One reason these infections can be difficult to treat is that infectious bacteria will form biofilms, protective layers of proteins and other molecules that act like a fortress, sheltering the bacteria from antibiotics and infection-fighting immune cells. CMTX-101 is designed to disrupt these biofilms, essentially taking a battering ram to the fortress door, allowing antibiotics and immune cells to more effectively fight the infection. Last year, U.S. regulators granted the therapy fast track designation, aiming to expedite its development.
‘Highly encouraging results’
“These highly encouraging results support the potential for CMTX-101 to play a significant role in the treatment of CF and other chronic biofilm-driven respiratory diseases,” said Jerry Nick, MD, primary investigator of the trial and a pulmonologist at National Jewish Health. “This well-conducted, early-stage trial demonstrated meaningful and sustained improvements in inflammatory biomarkers, pulmonary function, and microbiological burden, illustrating its promise to address persistent unmet needs of the CF population, even in the era of highly effective CFTR modulators.”

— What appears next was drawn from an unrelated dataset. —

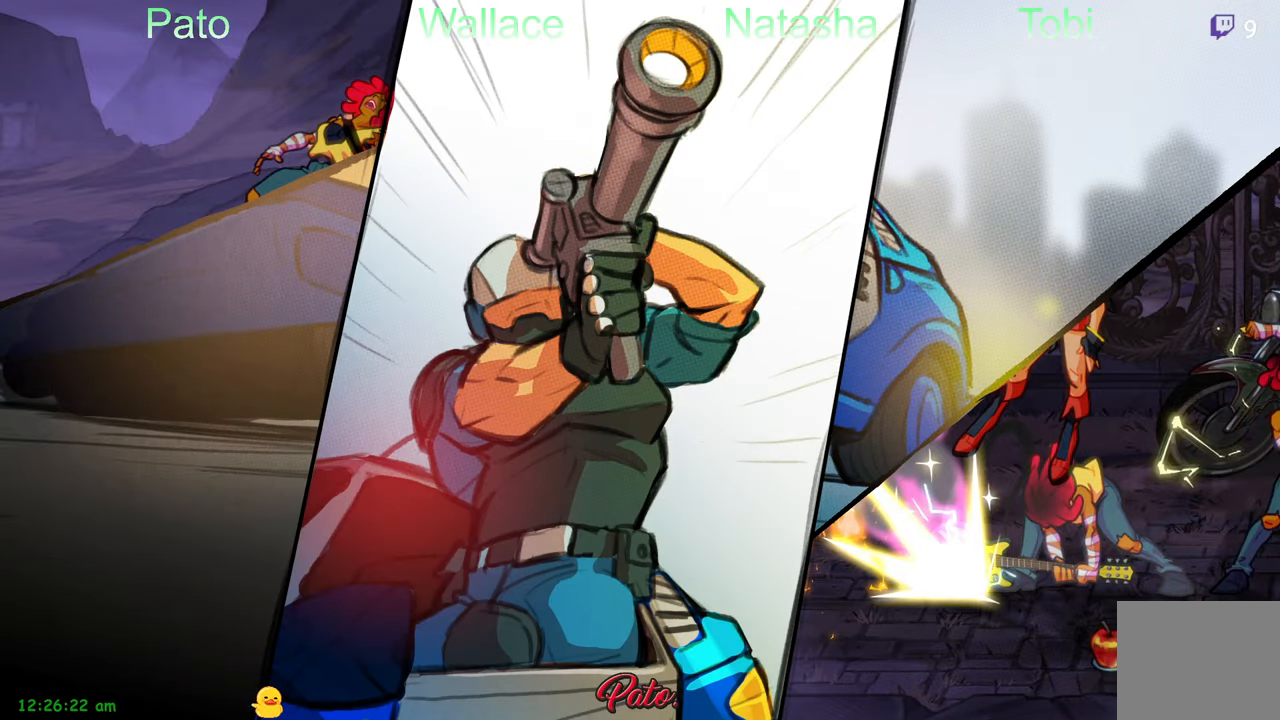
{"dt_ms": 500, "buttons": [], "left_stick": "center", "events": []}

CF is a genetic disorder marked by abnormally thick, sticky mucus, which builds up in the lungs and other organs. Within the lungs, this abnormal mucus provides a fertile breeding ground for infectious bacteria, and as such, bacterial lung infections are a common problem in people with CF.

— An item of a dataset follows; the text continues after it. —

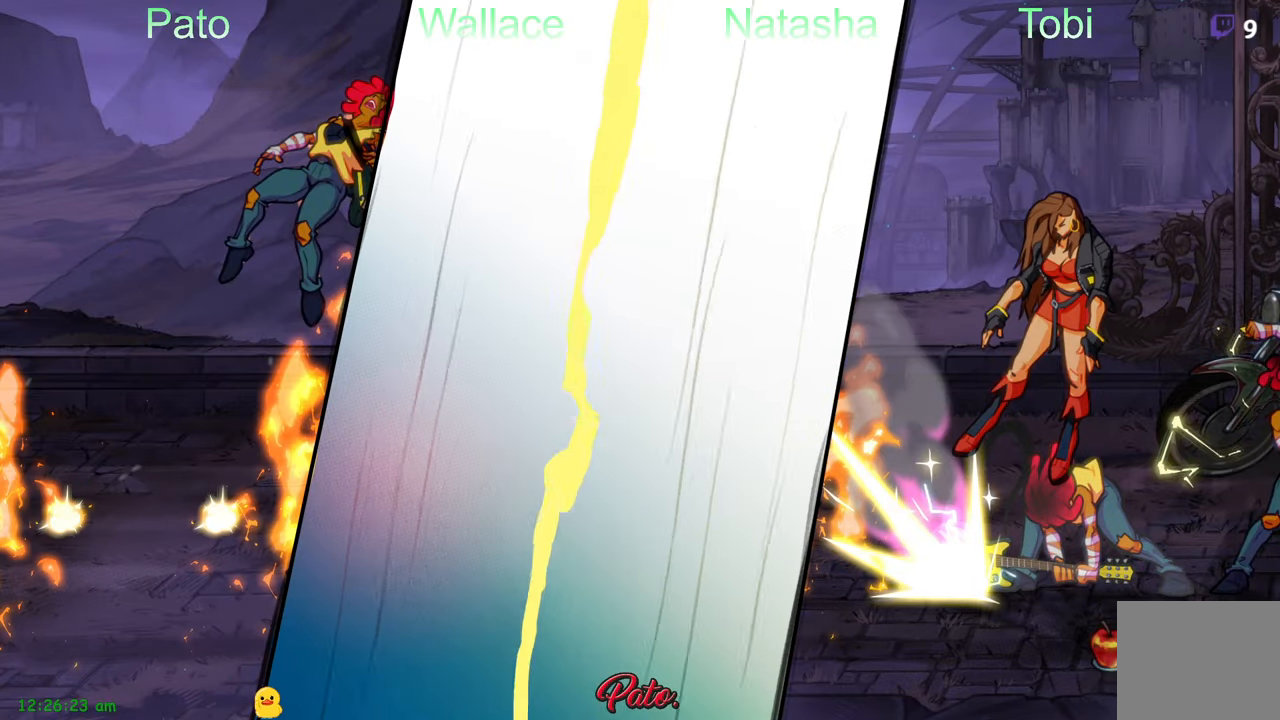
{"dt_ms": 500, "buttons": ["DPAD_RIGHT"], "left_stick": "center", "events": [[233, "DPAD_RIGHT", "down"]]}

The new data come from a Phase 1b/2a trial (NCT06159725) that enrolled 42 people with CF who had chronic infections of Pseudomonas aeruginosa, a type of bacteria that frequently causes problematic lung infections in CF patients. All participants were already receiving standard-of-care therapies, including antibiotics and CFTR modulators. All received a single dose of CMTX-101, or a placebo, delivered by infusion into the bloodstream.
The main goal of the trial was to evaluate the experimental treatment’s safety. Clarametyx said the therapy was “generally well tolerated,” with no neutralizing antibodies against the treatment detected. The company didn’t give specifics on safety outcomes, noting that details will be presented at an upcoming medical conference.
Clarametyx noted that, after four weeks of CMTX-101 treatment at a dose of 5 mg/kg, there was a 77% reduction in levels of the inflammatory marker neutrophil elastase. Richards said that this marker is “strongly linked to pulmonary exacerbations, airway inflammation and disease progression.”
Clarametyx said CMTX-101 treatment also led to reductions in other inflammatory counts, and within four weeks of the one-time treatment, 13 out of 17 participants given the 5 mg/kg dose had a reduction of at least 70% in levels of P. bacteria. Lung function measures remained stable throughout the month-long study.
CF is caused by mutations in the gene that encodes CFTR, a protein that regulates mucus production. CFTR modulators are medicines that can improve the protein’s function in people with certain underlying mutations.